## Seitenauszug
◆ ◆ ◆ ◆ ◆

Grosse Ehre und ein wichtiges Signal: Bundesverdienstkreuz für Werner Sobek
Elias Baumgarten
28. Mai 2022
Werner Sobek erhielt das Bundesverdienstkreuz am 17. Mai aus den Händen von Theresia Bauer. Sie ist die Wissenschafts- und Kunstministerin des Bundeslandes Baden-Württemberg. (Foto: René Müller)
Der deutsche Ingenieur und Architekt Werner Sobek setzte sich schon für nachhaltiges Bauen ein, als dem Thema noch kaum Beachtung geschenkt wurde. Heute ist er ein weltweit gefragter Experte – mit guten Beziehungen in die Schweiz.
In Deutschland gewinnt das Thema ökologische Nachhaltigkeit im politischen und gesamtgesellschaftlichen Diskurs schon seit Jahren kontinuierlich an Bedeutung. Das Bewusstsein bei vielen Menschen wächst, allmählich fordern Bauherren umweltfreundliche Gebäude ein. Dennoch wurde die Rolle des Bauwesens im politischen Diskurs lange übersehen. Dabei ist die Bauindustrie mehr als jeder andere Sektor für die Erderwärmung und den ungezügelten Verbrauch von Ressourcen verantwortlich und erzeugt noch dazu kolossale Mengen an Abfall. Seit Kurzem aber tut sich auch auf politischer Ebene etwas in unserem nördlichen Nachbarland: Beispielsweise hat die neue Bundesregierung endlich ein eigenes Bauministerium geschaffen – mit dessen Besetzung durch Klara Geywitz (SPD), die vormals keine Affinität zum Fachgebiet zeigte, sind freilich viele deutsche Expert*innen noch unglücklich. Und nun erhält mit Werner Sobek der deutsche Experte für nachhaltiges Bauen das Bundesverdienstkreuz. Das ist ein positives Signal. Auch solche Zeichen sind wichtig, um den Diskurs zu intensivieren und die Bevölkerung für die Bedeutung der Baubranche beim Meistern der Klimakrise zu sensibilisieren.
Am Forschungsbau NEST in Dübendorf verwirklichte Werner Sobek zusammen mit Dirk E. Hebel und Felix Heisel 2018 das Modul Urban Mining and Recycling (UMAR). Es ist noch immer in Betrieb. (Foto: Zooey Braun)

◆ ◆ ◆ ◆ ◆

(Kalibrierte Mehransichts-Bildsätze)

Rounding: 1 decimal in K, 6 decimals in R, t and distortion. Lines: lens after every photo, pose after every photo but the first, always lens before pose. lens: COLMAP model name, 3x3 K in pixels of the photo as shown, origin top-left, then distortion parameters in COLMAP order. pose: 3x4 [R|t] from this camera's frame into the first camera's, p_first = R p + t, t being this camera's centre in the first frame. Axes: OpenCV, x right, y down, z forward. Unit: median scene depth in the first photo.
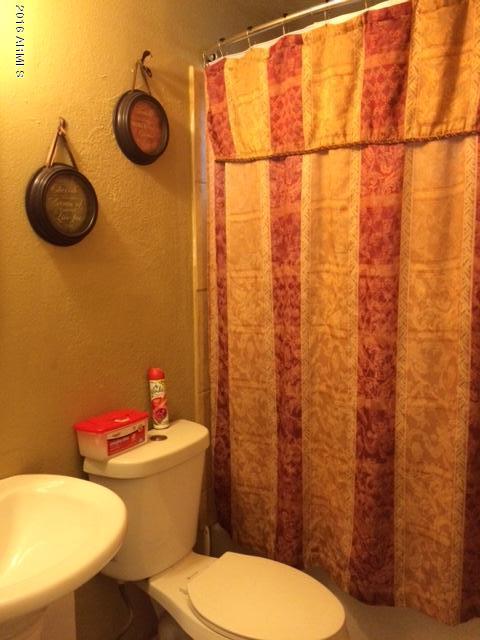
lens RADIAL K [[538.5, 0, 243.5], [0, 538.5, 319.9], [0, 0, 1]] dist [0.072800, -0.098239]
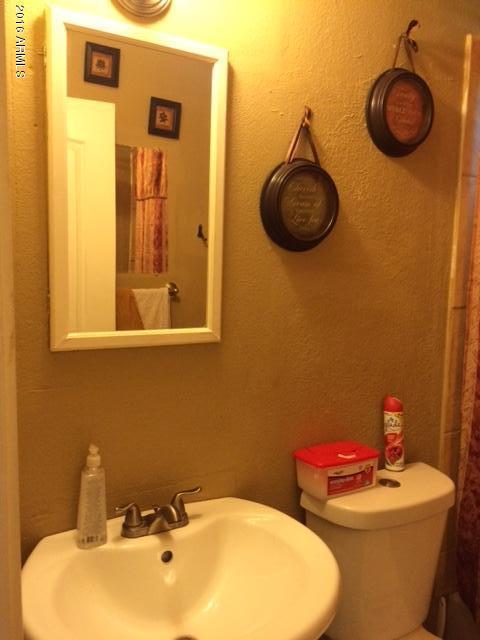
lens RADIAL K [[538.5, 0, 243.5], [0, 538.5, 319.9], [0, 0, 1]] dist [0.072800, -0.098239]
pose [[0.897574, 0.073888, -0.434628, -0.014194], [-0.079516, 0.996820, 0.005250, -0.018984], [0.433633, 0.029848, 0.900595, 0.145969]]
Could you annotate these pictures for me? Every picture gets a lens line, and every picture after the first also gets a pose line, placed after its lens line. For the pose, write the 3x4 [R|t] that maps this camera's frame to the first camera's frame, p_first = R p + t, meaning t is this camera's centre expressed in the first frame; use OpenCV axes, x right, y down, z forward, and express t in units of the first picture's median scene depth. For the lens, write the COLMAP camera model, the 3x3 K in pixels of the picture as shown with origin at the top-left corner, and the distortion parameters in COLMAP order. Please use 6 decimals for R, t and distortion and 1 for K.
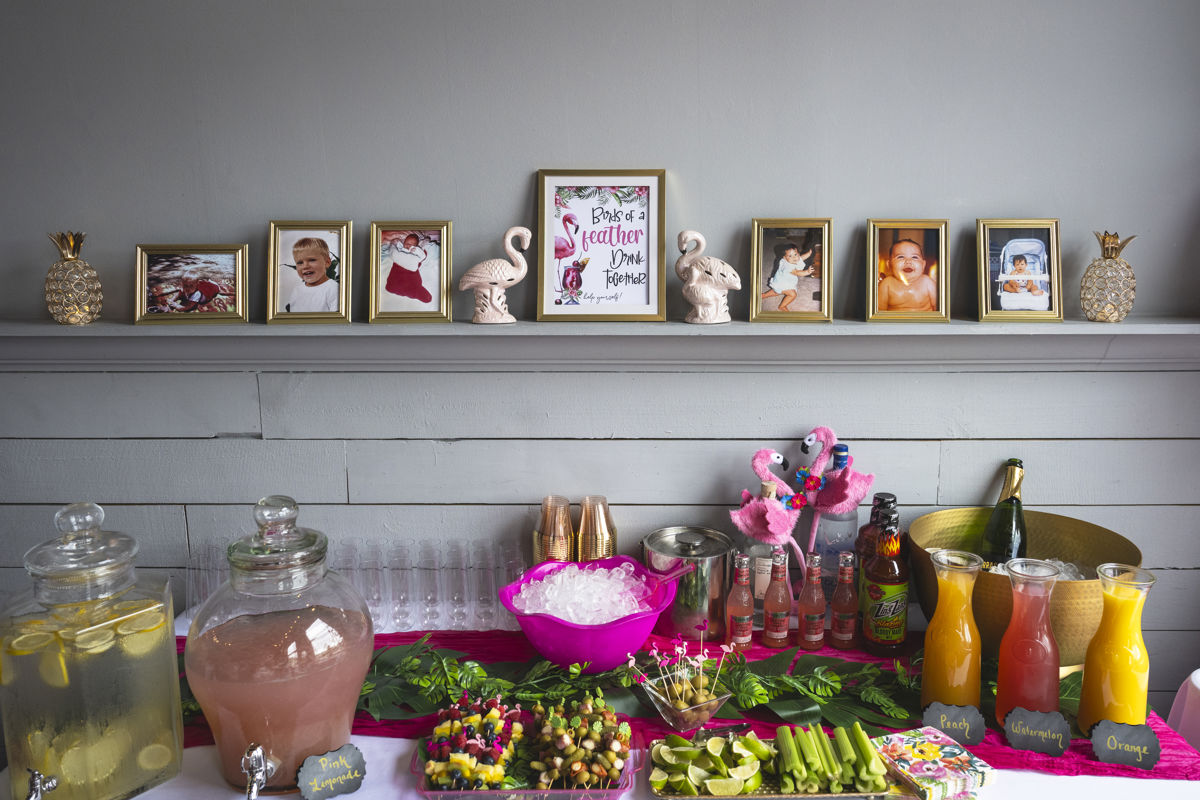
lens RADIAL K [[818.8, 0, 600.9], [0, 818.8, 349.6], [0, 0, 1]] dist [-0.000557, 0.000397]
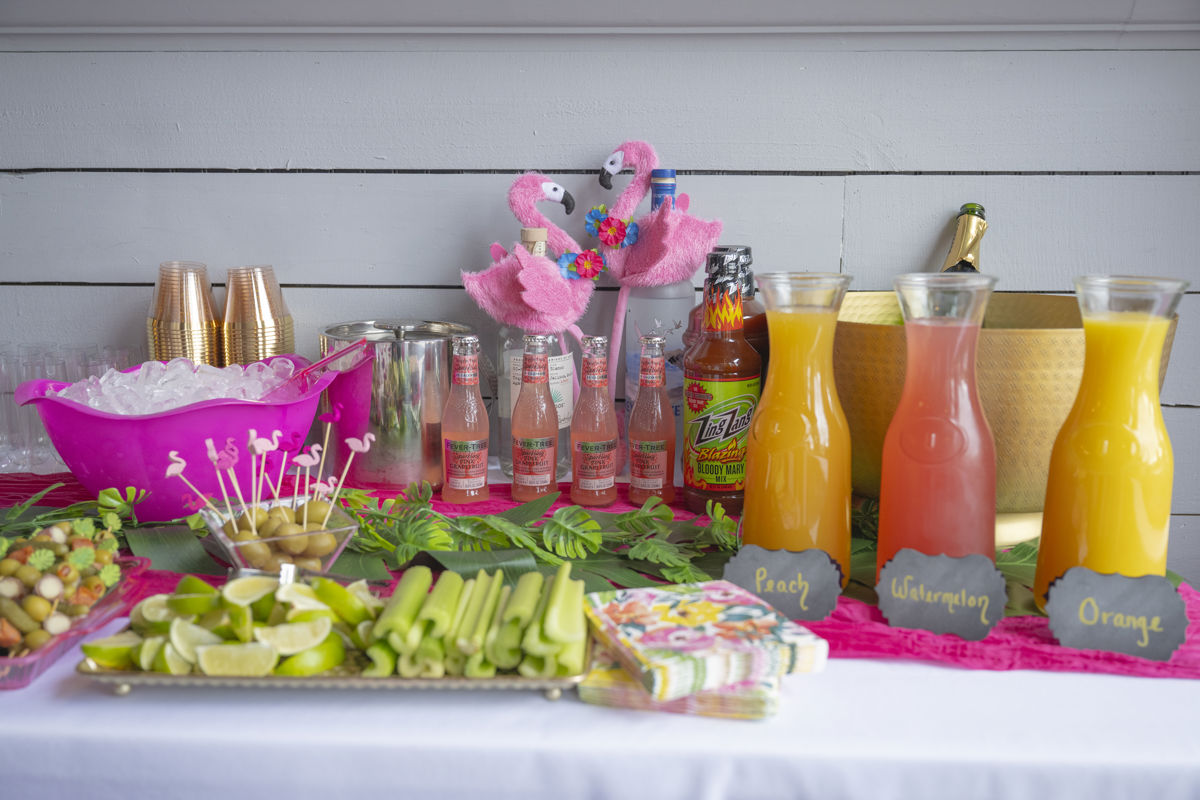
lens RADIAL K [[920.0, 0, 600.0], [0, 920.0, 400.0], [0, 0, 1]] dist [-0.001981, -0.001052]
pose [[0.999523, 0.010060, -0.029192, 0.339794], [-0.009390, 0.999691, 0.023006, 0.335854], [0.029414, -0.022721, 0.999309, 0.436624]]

◆ ◆ ◆ ◆ ◆

## Aufgabenstellung
Prüfen Sie, ob die Aussagen 1., 2. und 3. mit dem Beitrag über Werner Sobek übereinstimmen, und belegen Sie jedes Ja oder Nein mit den entscheidenden Worten des Beitrags als wörtlichem Zitat.
1. Werner Sobek erhielt das Bundesverdienstkreuz aus den Händen von Theresia Bauer.
2. Klara Geywitz zeigte vor ihrer Ernennung eine große Affinität zum Fachgebiet.
3. Die neue Bundesregierung hat ein eigenes Bauministerium geschaffen.
Die Datensätze werden hier nicht benötigt.

## Antwortfeld
1. Ja – „Werner Sobek erhielt das Bundesverdienstkreuz am 17. Mai aus den Händen von Theresia Bauer.“
2. Nein – „die vormals keine Affinität zum Fachgebiet zeigte“
3. Ja – „hat die neue Bundesregierung endlich ein eigenes Bauministerium geschaffen“